Alors que le marché automobile français reste encore largement dominé par les constructeurs européens et japonais, un nouveau venu chinois se prépare à y faire son entrée. Selon nos confrères de Frandroid, le groupe GAC – Guangdong Automobile Group – devrait commercialiser dès cette année deux de ses modèles électriques sur le territoire français, à savoir l’Aion V et l’Aion UT. Ces deux véhicules, assemblés en Autriche, marquent ainsi les premiers pas concrets de la marque asiatique sur le marché hexagonal.
Une stratégie d’implantation progressive, puisque GAC a déjà commencé à écouler ses véhicules en Espagne, où les tarifs pratiqués pourraient donner une première indication sur leur positionnement tarifaire en France. Autant dire que les observateurs du secteur attendent avec curiosité l’annonce des prix de vente hexagonaux, un élément clé pour séduire une clientèle encore réticente aux marques chinoises malgré leurs atouts technologiques.
Ce qu'il faut retenir
- Le constructeur chinois GAC prépare son arrivée sur le marché français avec deux modèles électriques, l’Aion V et l’Aion UT, selon Frandroid.
- Ces véhicules sont actuellement assemblés en Autriche avant leur commercialisation en France.

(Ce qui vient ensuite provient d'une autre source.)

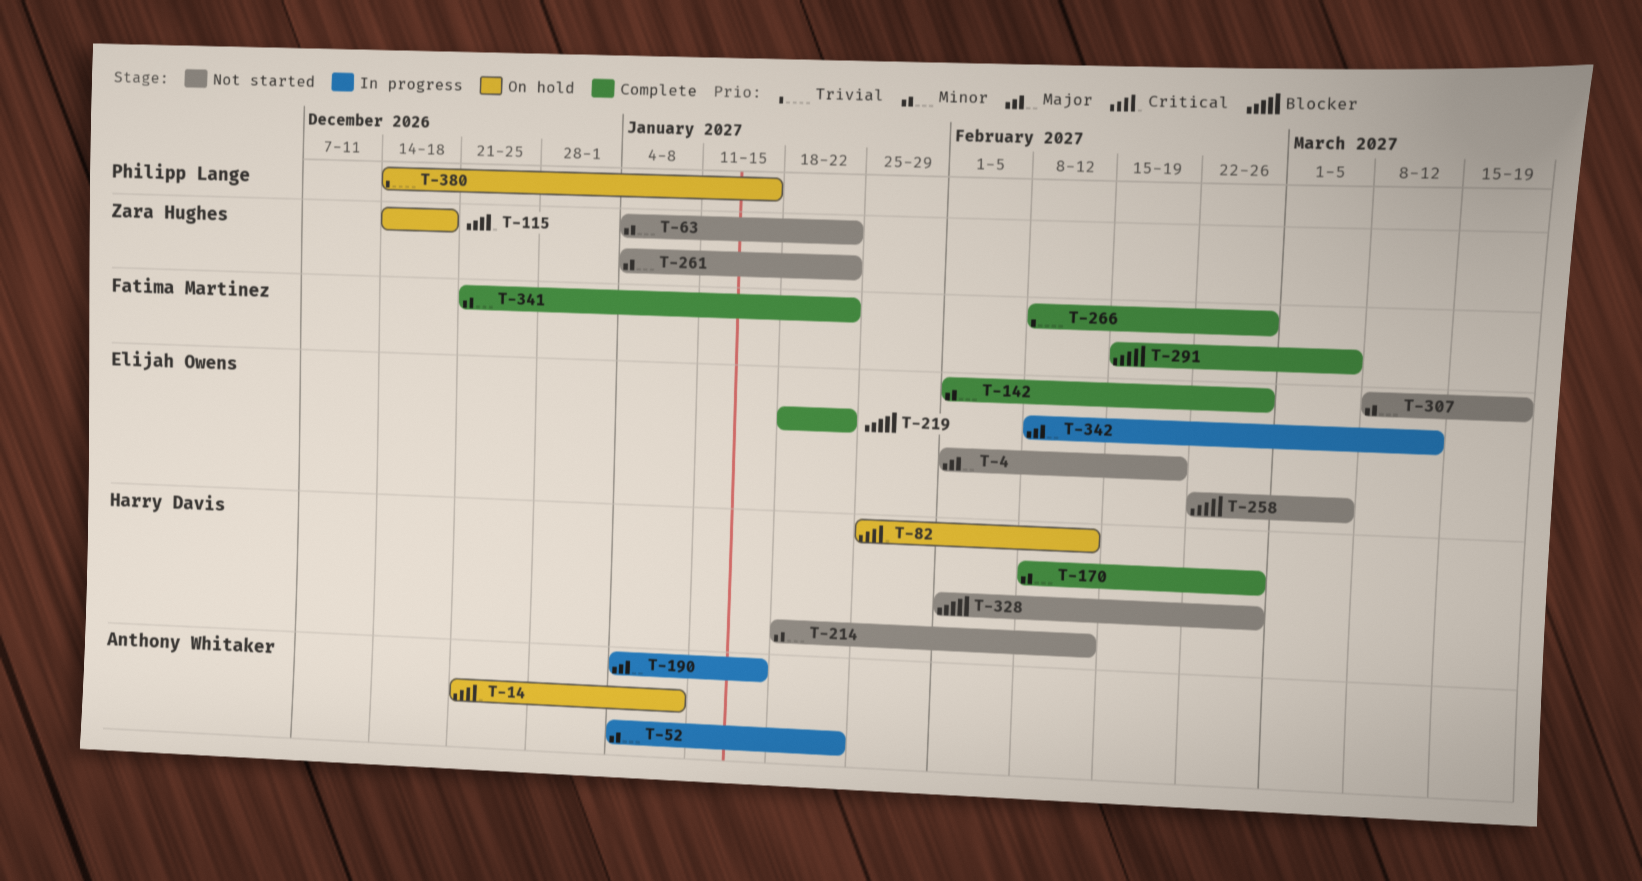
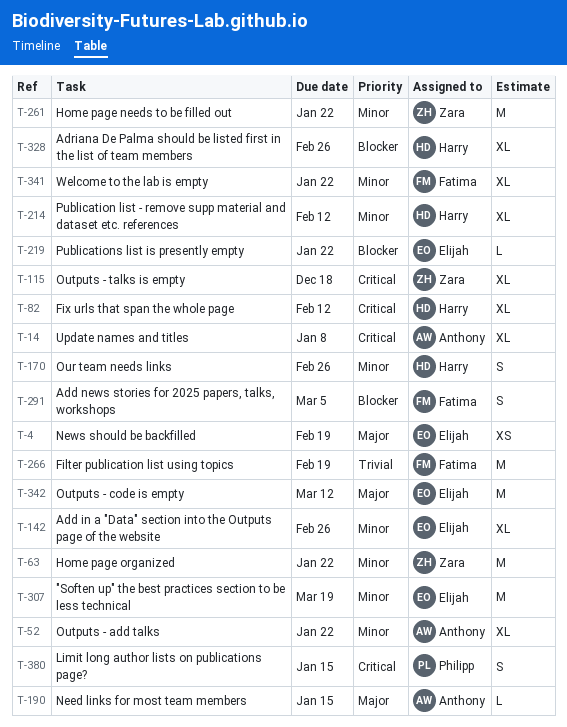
T-258: present -> none
T-266, due: Feb 26 -> Feb 19
T-380, priority: Trivial -> Critical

- GAC a déjà commencé à vendre ses modèles en Espagne, où les prix pourraient influencer ceux pratiqués en France.
Deux modèles électriques méconnus en Europe
L’Aion V et l’Aion UT font partie de la gamme électrique de GAC, une marque filiale du géant chinois Guangdong Automobile Group. Selon les informations relayées par Frandroid, ces deux SUV compacts se distinguent par leurs technologies embarquées et leurs autonomies annoncées, même si les chiffres précis restent à confirmer pour le marché français. Côté design, l’Aion V se présente comme un SUV au style moderne, tandis que l’UT adopte une silhouette plus proche d’un monospace compact, deux configurations adaptées aux besoins urbains et périurbains.
Pour l’instant, GAC reste discret sur les détails techniques et les prix de vente envisagés en France. Une stratégie classique pour un constructeur cherchant à tester la réaction du marché avant un lancement officiel. Seuls les tarifs pratiqués en Espagne, où les modèles sont déjà disponibles, pourraient donner un premier aperçu des ambitions tarifaires du groupe asiatique sur le sol français.
Une implantation progressive sur le marché européen
Avant de s’attaquer à la France, GAC a choisi de se familiariser avec le marché européen en ciblant d’abord l’Espagne. Une approche prudente, qui permet au constructeur de recueillir des retours clients et d’ajuster sa stratégie commerciale. « Nous voulons nous assurer que nos produits répondent aux attentes des Européens, tant en termes de qualité que de services après-vente », a déclaré un porte-parole de GAC cité par Frandroid.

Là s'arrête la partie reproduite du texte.